Oct 19, 2013
Nurses Take Leadership Roles on New Insurance Exchanges
Nurses are playing key leadership roles in some states as consumers explore the new health insurance exchanges created by the Affordable Care Act.
In Idaho, Margaret Wainwright Henbest, RN, MSN, CPNP, executive director of the Idaho Alliance for Leaders in Nursing, is one of 19 officials—and the only nurse—on the board of Your Health Idaho, the health insurance exchange in the Gem State.
A former state lawmaker, Henbest was appointed to the position earlier this year after legislation creating the exchange was approved by the state legislature. She is also former co-lead of the Idaho Action Coalition which, like the other Action Coalitions, is working to transform the nursing profession and improve health and health care.
Action Coalitions are now in place in all 50 states and the District of Columbia, and are the driving force behind the Future of Nursing: Campaign for Action. One of the key goals of the Campaign is to develop more nurse leaders so they can play a significant role in the redesign of the nation’s health care system.

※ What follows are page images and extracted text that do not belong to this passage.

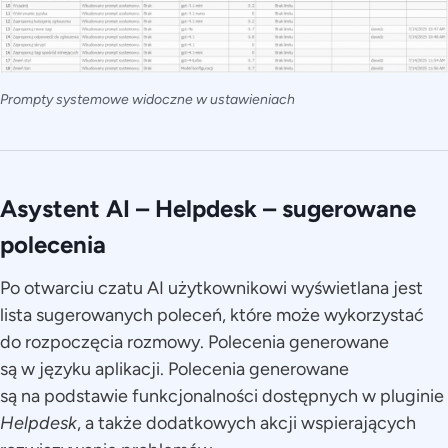
Prompty systemowe widoczne w ustawieniach
Asystent AI – Helpdesk
–
sugerowane
polecenia
Po otwarciu czatu AI użytkownikowi wyświetlana jest
lista sugerowanych poleceń, które może wykorzystać
do rozpoczęcia rozmowy. Polecenia generowane
są w języku aplikacji. Polecenia generowane
są na podstawie funkcjonalności dostępnych w pluginie
Helpdesk
, a także dodatkowych akcji wspierających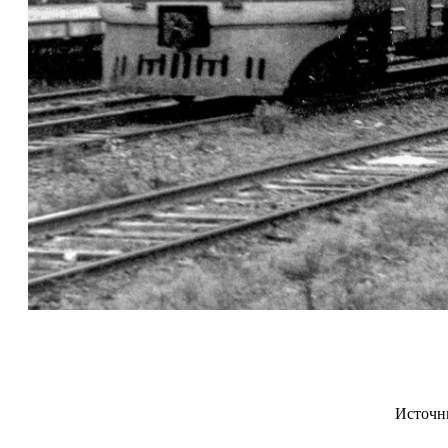
Источн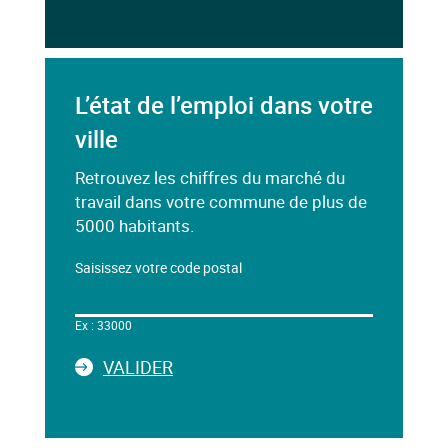
L’état de l’emploi dans votre
ville
Retrouvez les chiffres du marché du
travail dans votre commune de plus de
5000 habitants.
Saisissez votre code postal
Dans
le
Ex : 33000
champ
ci-
LA
VALIDER
dessous,
SAISIE
saisissez
DU
un
CODE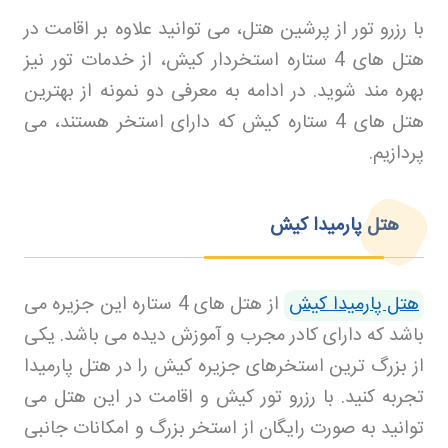
با رزرو تور
از پرشین هتل، می توانید علاوه بر اقامت در
هتل های 4 ستاره استخردار کیش، از خدمات تور نیز
بهره مند شوید. در ادامه به معرفی دو نمونه از بهترین
هتل های 4 ستاره کیش که دارای استخر هستند، می
پردازیم
.
هتل پارمیدا کیش
هتل پارمیدا کیش
از هتل های 4 ستاره این جزیره می
باشد که دارای کادر مجرب و آموزش دیده می باشد. یکی
از بزرگ ترین استخرهای جزیره کیش را در هتل پارمیدا
تجربه کنید. با رزرو تور کیش
و اقامت در این هتل می
توانید به صورت رایگان از استخر بزرگ و امکانات جانبی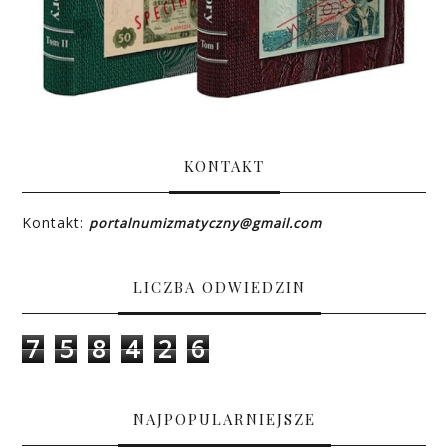
KONTAKT
Kontakt:
portalnumizmatyczny@gmail.com
LICZBA ODWIEDZIN
7
5
8
4
2
6
NAJPOPULARNIEJSZE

Henbest, for her part, is thrilled to represent her profession on the exchange. “I think it’s really important to have somebody who’s knowledgeable about the health care system and who also has a strong consumer focus,” she said. “Nurses are really pretty unique in their ability to do that. They understand consumer needs and the health care system in a sophisticated manner.”

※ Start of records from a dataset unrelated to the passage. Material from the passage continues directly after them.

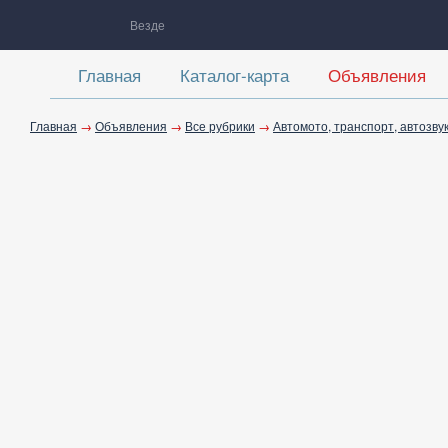
Везде
Главная
Каталог-карта
Объявления
Главная
→
Объявления
→
Все рубрики
→
Автомото, транспорт, автозву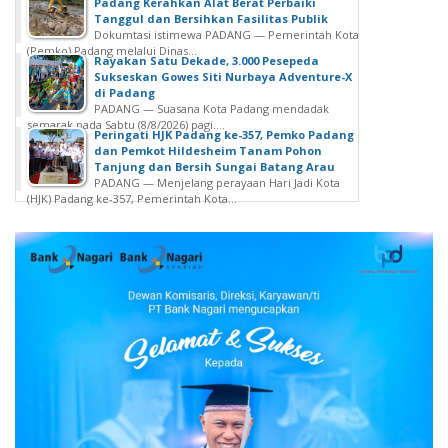
Padang Kerahkan Alat Berat Perbaiki
Tanggul dan Bersihkan Fasilitas Publik
Dokumtasi istimewa PADANG — Pemerintah Kota
(Pemko) Padang melalui Dinas...
Rayakan Satu Dekade, 3.000 Pesepeda
Sukseskan Gowes Siti Nurbaya Adventure-X
di Padang
PADANG — Suasana Kota Padang mendadak
semarak pada Sabtu (8/8/2026) pagi....
Peringati HJK Padang ke-357, Pemko Padang
dan Pemkot Hildesheim Tanam Pohon
Tanjung dan Bersih Sungai Batang Arau
PADANG — Menjelang perayaan Hari Jadi Kota
(HJK) Padang ke-357, Pemerintah Kota...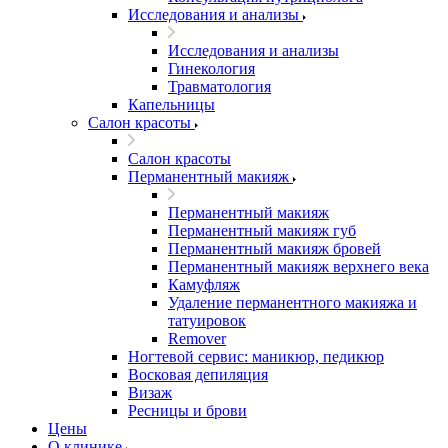
Исследования и анализы
Исследования и анализы
Гинекология
Травматология
Капельницы
Салон красоты
Салон красоты
Перманентный макияж
Перманентный макияж
Перманентный макияж губ
Перманентный макияж бровей
Перманентный макияж верхнего века
Камуфляж
Удаление перманентного макияжа и
татуировок
Remover
Ногтевой сервис: маникюр, педикюр
Восковая депиляция
Визаж
Ресницы и брови
Цены
О клинике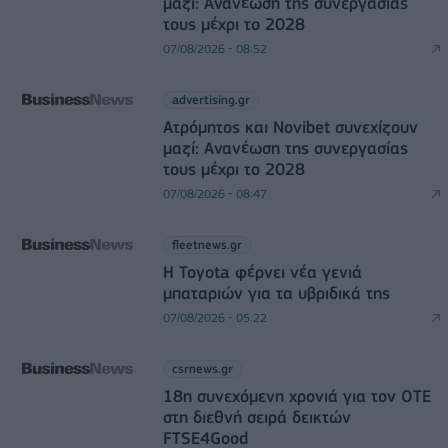
μαζί: Ανανέωση της συνεργασίας
τους μέχρι το 2028
07/08/2026 - 08:52
advertising.gr
Ατρόμητος και Novibet συνεχίζουν
μαζί: Ανανέωση της συνεργασίας
τους μέχρι το 2028
07/08/2026 - 08:47
fleetnews.gr
Η Toyota φέρνει νέα γενιά
μπαταριών για τα υβριδικά της
07/08/2026 - 05:22
csrnews.gr
18η συνεχόμενη χρονιά για τον ΟΤΕ
στη διεθνή σειρά δεικτών
FTSE4Good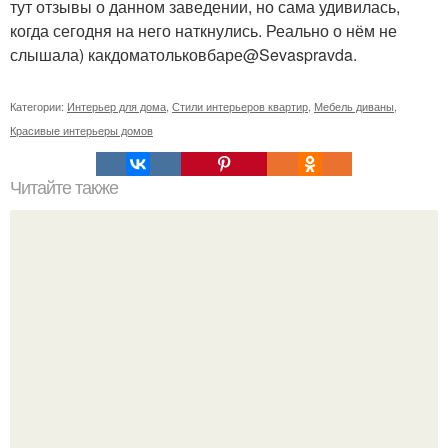
тут отзывы о данном заведении, но сама удивилась,
когда сегодня на него наткнулись. Реально о нём не
слышала) какдоматольковбаре@Sevaspravda.
Категории:
Интерьер для дома
,
Стили интерьеров квартир
,
Мебель диваны
,
Красивые интерьеры домов
Читайте также
Сантехнический шкаф в туалете.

Nurse leaders on exchanges serve another function—as role models for other nurses, said Deborah Gardner, PhD, RN, FNAP, immediate past executive director of the Hawaii State Center for Nursing and immediate past co-lead of the Hawaii Action Coalition. “When nurses lead in the policy arena, other nurses take notice and are exposed to the possibilities.”
Gardner sees that happening in Hawaii, where Coral Andrews, FACHE, MBA, RN, the former vice president of the Healthcare Association of Hawaii and a member of the Hawaii Action Coalition, is serving as executive director of the Hawaii insurance exchange.

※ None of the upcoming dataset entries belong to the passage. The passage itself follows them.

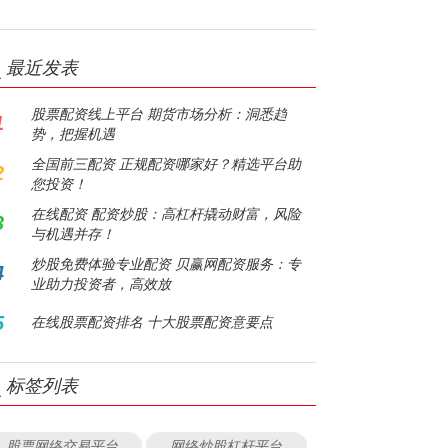
最近发表
股票配资线上平台 期货市场分析：洞悉趋
1
势，把握机遇
全国前三配资 正规配资哪家好？精选平台助
2
您投资！
在线配资 配资炒股：高杠杆撬动财富，风险
3
与机遇并存！
炒股免费体验专业配资 贝赢网配资服务：专
4
业助力投资者，高效放
5
在线股票配资排名 十大股票配资意要点
标签列表
股票网络交易平台
网络炒股杠杆平台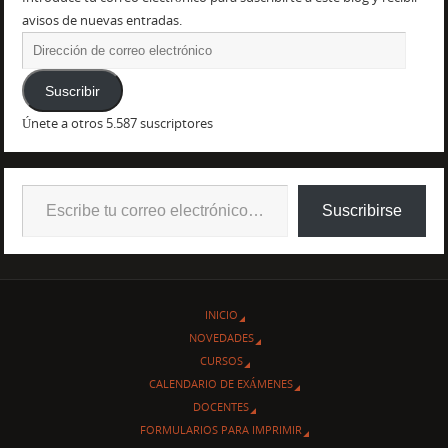
avisos de nuevas entradas.
Suscribir
Únete a otros 5.587 suscriptores
Suscribirse
INICIO
NOVEDADES
CURSOS
CALENDARIO DE EXÁMENES
DOCENTES
FORMULARIOS PARA IMPRIMIR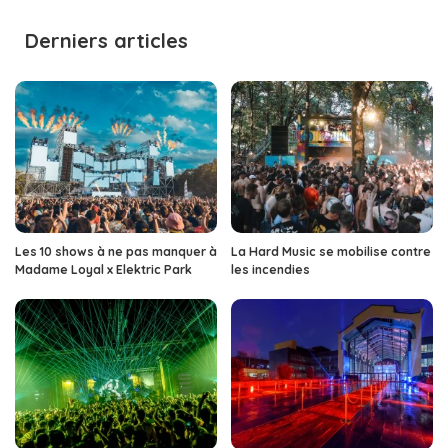
by
Derniers articles
Les 10 shows à ne pas manquer à
La Hard Music se mobilise contre
Madame Loyal x Elektric Park
les incendies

The Hawaii Health Connector, in fact, is stocked with nurses. Clementina Ceria-Ulep, PhD, MSN, RN, an associate professor and department chair at the University of Hawaii at Manoa School of Nursing and Dental Hygiene, serves on the group’s board of directors, and another nurse is one of the group’s program specialists. Gardner, meanwhile, is working to educate consumers about the Hawaii exchange.
A Valuable Commodity
A background in nursing is a valuable commodity in health care reform, Andrews said. “Nurses are systems thinkers, educators, and consensus builders,” she said, noting that those skills have helped her garner broad stakeholder support for the Hawaii exchange. “Over the past 30 years, as a nurse, I have been exposed to diverse environments. I am able to leverage that and apply it in one environment focused on improving the health and well-being of our community.”
In Texas, the federal government is responsible for launching the state’s new insurance marketplace, but nurses are monitoring it and discussing opportunities to educate nurses and other health care professionals about the information available to them there, according to Alexia Green, PhD, RN, FAAN, a board member of the Texas Institute of Health Care Quality and Efficiency and co-lead of the “Texas Team,” the state’s Action Coalition.
In Idaho and Hawaii, Henbest and Andrews are devoting their energies to getting their respective exchanges up and running in time for applicants to enroll over the months following the Oct. 1 launch.
They expect to be able to put their expertise as nurses to good use. In Idaho, the inclusion of advanced practice registered nurses in provider networks, and payment and coverage for case management, care coordination, and patient education may come under consideration in the future, Henbest said.
Andrews also cited payment reform as an issue she may address as her exchange’s executive director, and anticipates a role for nurses in consumer education and outreach.
“Health literacy is critical to enabling consumers to be empowered in their own decision-making,” Andrews said. “Nurses as educators can play an important role in this area.”
This story appeared in the November 2013 issue of Advancing Health: News from the Campaign for Action.